For solid electrolytes of all-solid-state lithium metal batteries being pursued globally, Li6PS5Cl is one of the most promising candidates due to its high ionic conductivity and easy processibility. However, Li6PS5Cl is vulnerable to the lithium anode, because lithium can not only reduce Li6PS5Cl to generate passive interfaces but also grow lithium dendrites to penetrate through the Li6PS5Cl bulk and eventually short-circuit the battery. Herein this paper reports that the electrochemical performance of Li6PS5Cl can be greatly enhanced by compositing it with MgF2, which is the most effective metal fluoride among five studied materials.
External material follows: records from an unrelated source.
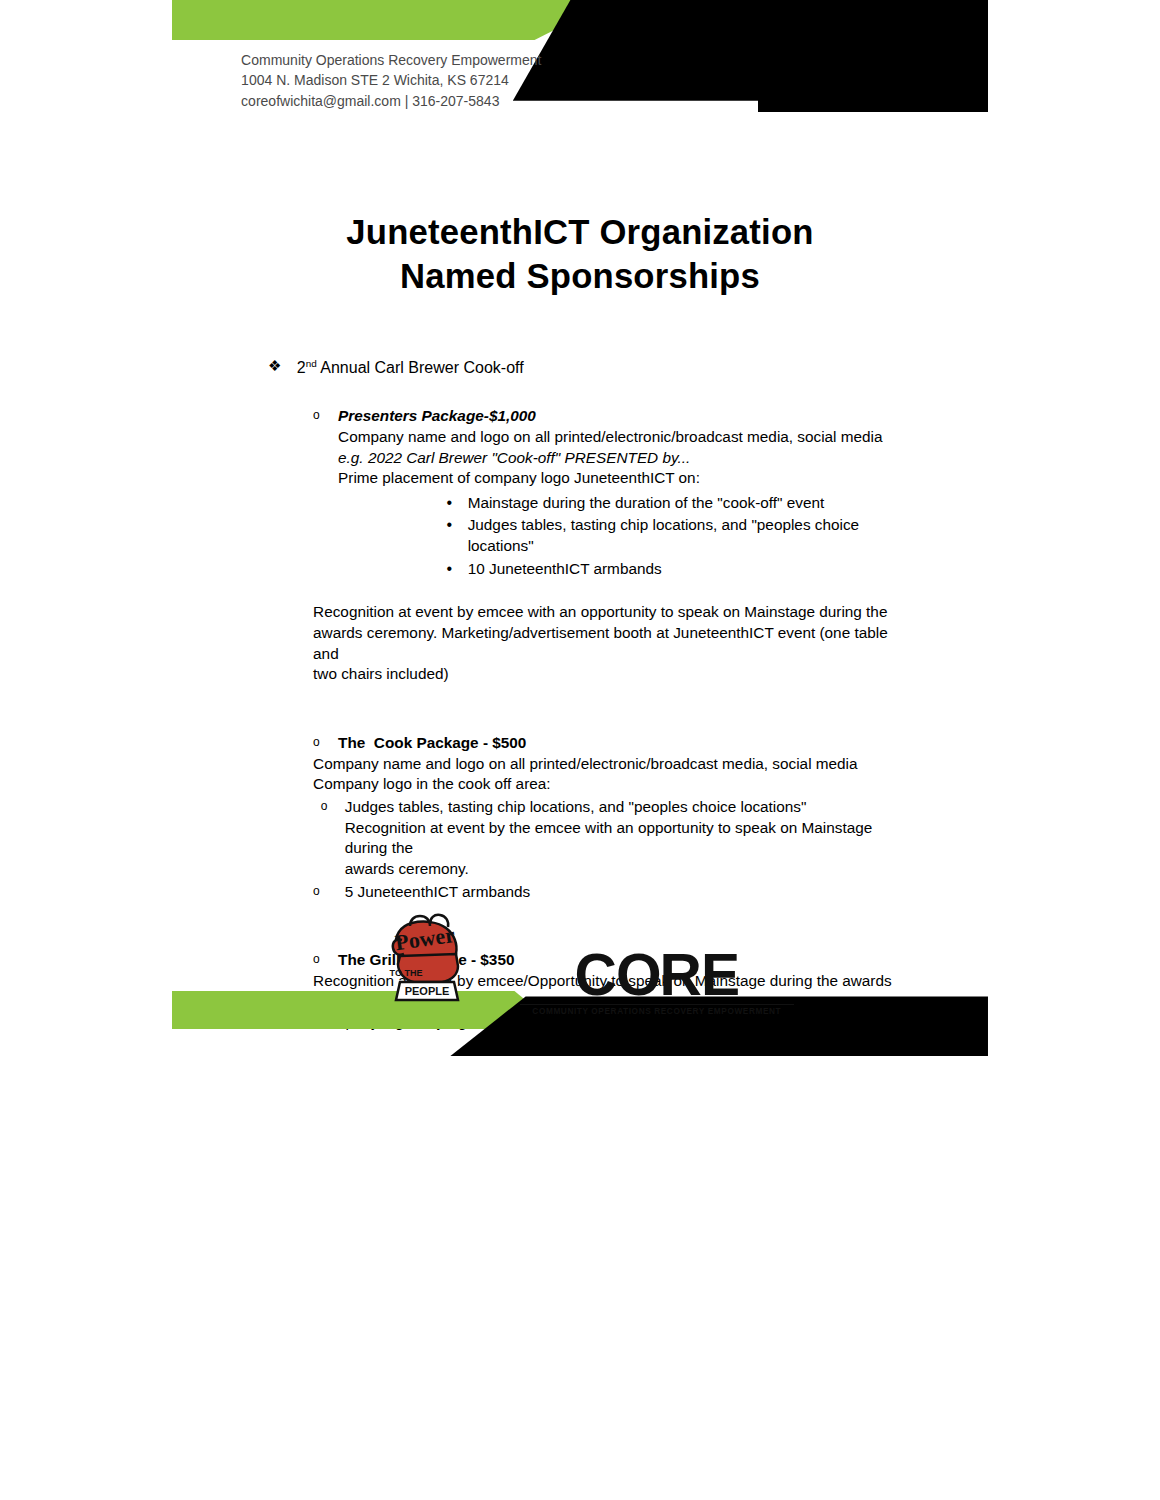Community Operations Recovery Empowerment
1004 N. Madison STE 2 Wichita, KS 67214
coreofwichita@gmail.com | 316-207-5843
JuneteenthICT Organization
Named Sponsorships
2nd Annual Carl Brewer Cook-off
Presenters Package-$1,000
Company name and logo on all printed/electronic/broadcast media, social media e.g. 2022 Carl Brewer "Cook-off" PRESENTED by...
Prime placement of company logo JuneteenthICT on:
Mainstage during the duration of the "cook-off" event
Judges tables, tasting chip locations, and "peoples choice locations"
10 JuneteenthICT armbands
Recognition at event by emcee with an opportunity to speak on Mainstage during the awards ceremony. Marketing/advertisement booth at JuneteenthICT event (one table and
two chairs included)
The Cook Package - $500
Company name and logo on all printed/electronic/broadcast media, social media
Company logo in the cook off area:
Judges tables, tasting chip locations, and "peoples choice locations"
Recognition at event by the emcee with an opportunity to speak on Mainstage during the
awards ceremony.
5 JuneteenthICT armbands
The Grill Package - $350
Recognition at event by emcee/Opportunity to speak on Mainstage during the awards ceremony.
Company logo on judges tables, tasting chip locations, and "peoples choice locations.
PEOPLE Power TO THE
CORE COMMUNITY OPERATIONS RECOVERY EMPOWERMENT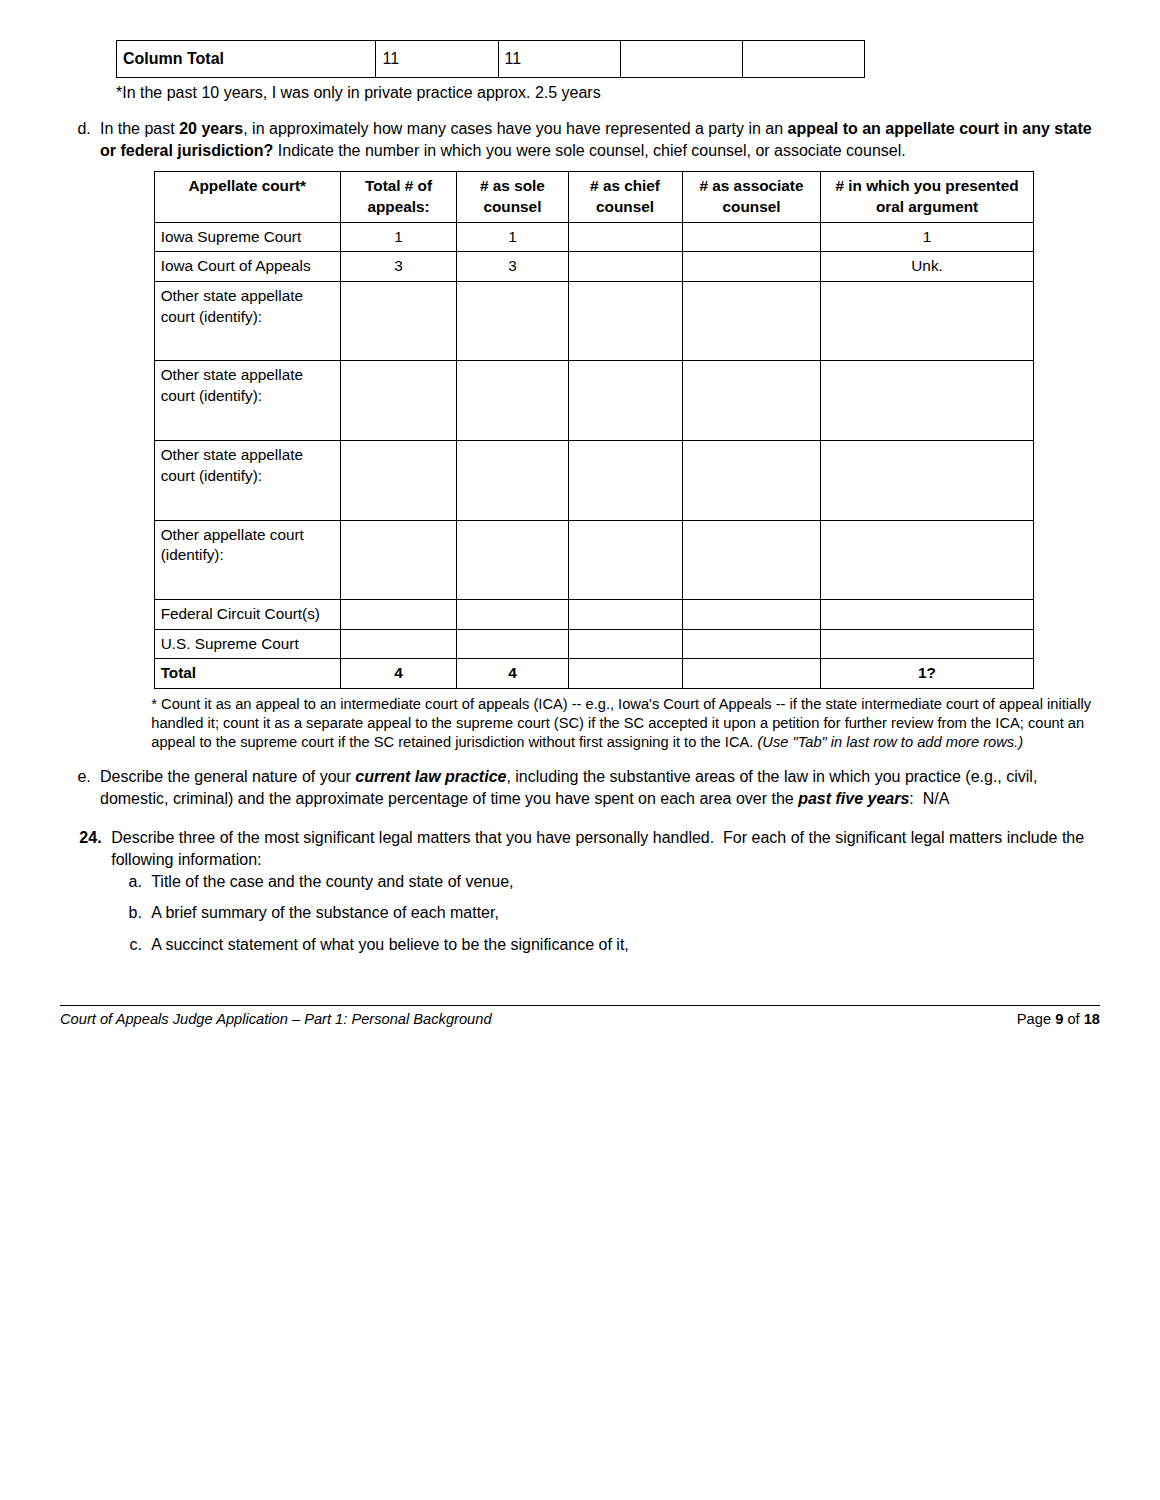| Column Total | 11 | 11 | | |
*In the past 10 years, I was only in private practice approx. 2.5 years
In the past 20 years, in approximately how many cases have you have represented a party in an appeal to an appellate court in any state or federal jurisdiction? Indicate the number in which you were sole counsel, chief counsel, or associate counsel.
| Appellate court* | Total # of appeals: | # as sole counsel | # as chief counsel | # as associate counsel | # in which you presented oral argument |
| --- | --- | --- | --- | --- | --- |
| Iowa Supreme Court | 1 | 1 | | | 1 |
| Iowa Court of Appeals | 3 | 3 | | | Unk. |
| Other state appellate court (identify): | | | | | |
| Other state appellate court (identify): | | | | | |
| Other state appellate court (identify): | | | | | |
| Other appellate court (identify): | | | | | |
| Federal Circuit Court(s) | | | | | |
| U.S. Supreme Court | | | | | |
| Total | 4 | 4 | | | 1? |
* Count it as an appeal to an intermediate court of appeals (ICA) -- e.g., Iowa's Court of Appeals -- if the state intermediate court of appeal initially handled it; count it as a separate appeal to the supreme court (SC) if the SC accepted it upon a petition for further review from the ICA; count an appeal to the supreme court if the SC retained jurisdiction without first assigning it to the ICA. (Use "Tab" in last row to add more rows.)
Describe the general nature of your current law practice, including the substantive areas of the law in which you practice (e.g., civil, domestic, criminal) and the approximate percentage of time you have spent on each area over the past five years: N/A
24.
Describe three of the most significant legal matters that you have personally handled. For each of the significant legal matters include the following information:
Title of the case and the county and state of venue,
A brief summary of the substance of each matter,
A succinct statement of what you believe to be the significance of it,
Court of Appeals Judge Application – Part 1: Personal Background
Page 9 of 18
Specifically, the critical current density is increased by 4.7 times; the cycling durability in Li|electrolyte|Li symmetric cells is extended by 19 times; the capacity retention in Li|electrolyte|LiNi0.7Co0.2Mn0.1O2 full cells is enhanced from 76% to 86%; and the rate capability is boosted from 0.2 C to 1 C. The combinatory studies of experimental characterizations and theoretical computations find that the performance-improving mechanism is like a sustained-release effect of capsular medicines. That is, during the charging/discharging cycles can MgF2 timely scavenge lithium dendrites to generate LixMg alloy and LiF, wherein LixMg can reversibly release/uptake Li and LiF can suppress the nucleation of lithium dendrites.